*Fragment*.
━━━━━━━━━━
Samen met de Australische onderzoeker Gabriel Lafitte en een Tibetaanse tolk, Tsering Dorje, deed Meston onderzoek in een gebied waar China in samenwerking met de Wereldbank een armoede bestrijdings project wil gaan uitvoeren. Vlakbij het projectgebied liggen de twee grootste gevangeniskampen van China, Xiangride en Nuomuhong.

Afgelopen vrijdag werd bekend dat Meston uit het raam van zijn hotelkamer op de derde verdieping was gesprongen, kennelijk in een poging zijn ondervragers te ontsnappen. Hij liep daarbij zware verwondingen aan rug en ingewanden op.

Transport

Een woordvoerster van de Amerikaanse ambassade in Beijing zei gisteren dat Mestons toestand 'ernstig, maar stabiel' is. Amerikaanse en Chinese functionarissen onderhandelen over een mogelijk transport naar een plaats met betere medische voorzieningen. Tijdens het weekeinde is Meston bezocht door een Amerikaanse arts.

Gabriel Lafitte (50), verbonden aan de Australian Tibet Council, een actiegroep die ageert tegen het Wereldbankproject, werd afgelopen zaterdag vrijgelaten. Tijdens een persconferentie in Melbourne beschuldigde hij de Chinezen van 'geestelijke marteling'. Lafitte werd iedere ochtend van een tot vijf ondervraagd en bedreigd met fysiek geweld tot hij een bekentenis ondertekende. Hij heeft zijn zorg uitgesproken over het lot van tolk Tsering Dorje. Dorje is een Tibetaan met een Chinees paspoort. Van hem is er geen nieuws.

Officieel worden de mannen beschuldigd van het 'illegaal fotograferen en interviewen' in gebieden die voor buitenlanders gesloten zijn. Ze zouden zich hebben begeven op het terrein van de gevangenisboerderijen zonder een uitnodiging daartoe van de Wereldbank of de Chinese regering.

Daja Meston, zoon van hippies, groeide op in een klooster in Nepal en werd vorig jaar in de VS gearresteerd tijdens demonstraties tegen het bezoek van de Chinese premier Zhu Rongji. Hij spreekt vloeiend Tibetaans en fungeerde eerder als tolk van het Amerikaanse congreslid Frank Wolf toen deze in 1997 een privébezoek bracht aan Tibet. Wolf is een scherp criticus van de Chinese mensenrechtensituatie.
━━━━━━━━━━
*Oefendoel*. Typ uit het fragment de passage van "Een woordvoerster van" tot en met "een Amerikaanse arts." letterlijk over.

[Verzamelde gegevens]
━━━━━━━━━━
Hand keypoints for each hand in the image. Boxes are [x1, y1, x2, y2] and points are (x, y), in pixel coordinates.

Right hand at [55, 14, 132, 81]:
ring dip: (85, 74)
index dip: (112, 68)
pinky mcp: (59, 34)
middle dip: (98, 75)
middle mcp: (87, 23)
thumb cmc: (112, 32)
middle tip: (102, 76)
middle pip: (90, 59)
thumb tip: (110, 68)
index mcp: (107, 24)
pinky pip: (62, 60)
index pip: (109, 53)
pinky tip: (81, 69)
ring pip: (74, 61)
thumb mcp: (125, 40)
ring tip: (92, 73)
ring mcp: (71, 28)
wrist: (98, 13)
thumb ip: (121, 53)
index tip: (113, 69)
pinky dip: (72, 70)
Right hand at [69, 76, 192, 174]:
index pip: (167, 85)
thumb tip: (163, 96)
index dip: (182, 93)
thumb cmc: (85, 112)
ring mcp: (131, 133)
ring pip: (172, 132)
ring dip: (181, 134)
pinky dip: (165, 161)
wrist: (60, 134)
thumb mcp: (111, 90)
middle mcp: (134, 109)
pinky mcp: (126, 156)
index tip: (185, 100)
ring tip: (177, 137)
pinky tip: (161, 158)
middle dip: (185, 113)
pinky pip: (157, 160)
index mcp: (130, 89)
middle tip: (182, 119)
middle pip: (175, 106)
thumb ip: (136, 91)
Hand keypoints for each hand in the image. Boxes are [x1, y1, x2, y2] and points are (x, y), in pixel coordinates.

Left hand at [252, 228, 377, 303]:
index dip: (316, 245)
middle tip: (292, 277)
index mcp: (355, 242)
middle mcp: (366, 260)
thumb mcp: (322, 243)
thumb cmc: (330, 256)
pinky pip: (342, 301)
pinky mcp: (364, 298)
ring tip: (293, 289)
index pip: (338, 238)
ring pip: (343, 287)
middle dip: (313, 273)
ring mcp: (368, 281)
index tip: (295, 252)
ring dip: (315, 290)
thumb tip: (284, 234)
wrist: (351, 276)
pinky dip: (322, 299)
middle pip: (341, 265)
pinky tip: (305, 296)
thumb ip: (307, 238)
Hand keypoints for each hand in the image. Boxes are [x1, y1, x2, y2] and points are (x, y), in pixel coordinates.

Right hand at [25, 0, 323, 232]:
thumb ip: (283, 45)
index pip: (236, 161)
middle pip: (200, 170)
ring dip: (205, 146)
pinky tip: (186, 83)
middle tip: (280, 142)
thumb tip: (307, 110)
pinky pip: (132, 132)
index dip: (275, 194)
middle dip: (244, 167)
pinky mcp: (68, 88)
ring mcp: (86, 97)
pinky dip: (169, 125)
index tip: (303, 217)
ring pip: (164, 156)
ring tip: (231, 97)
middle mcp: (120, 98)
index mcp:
━━━━━━━━━━
*Uitwerking*.
Een woordvoerster van de Amerikaanse ambassade in Beijing zei gisteren dat Mestons toestand 'ernstig, maar stabiel' is. Amerikaanse en Chinese functionarissen onderhandelen over een mogelijk transport naar een plaats met betere medische voorzieningen. Tijdens het weekeinde is Meston bezocht door een Amerikaanse arts.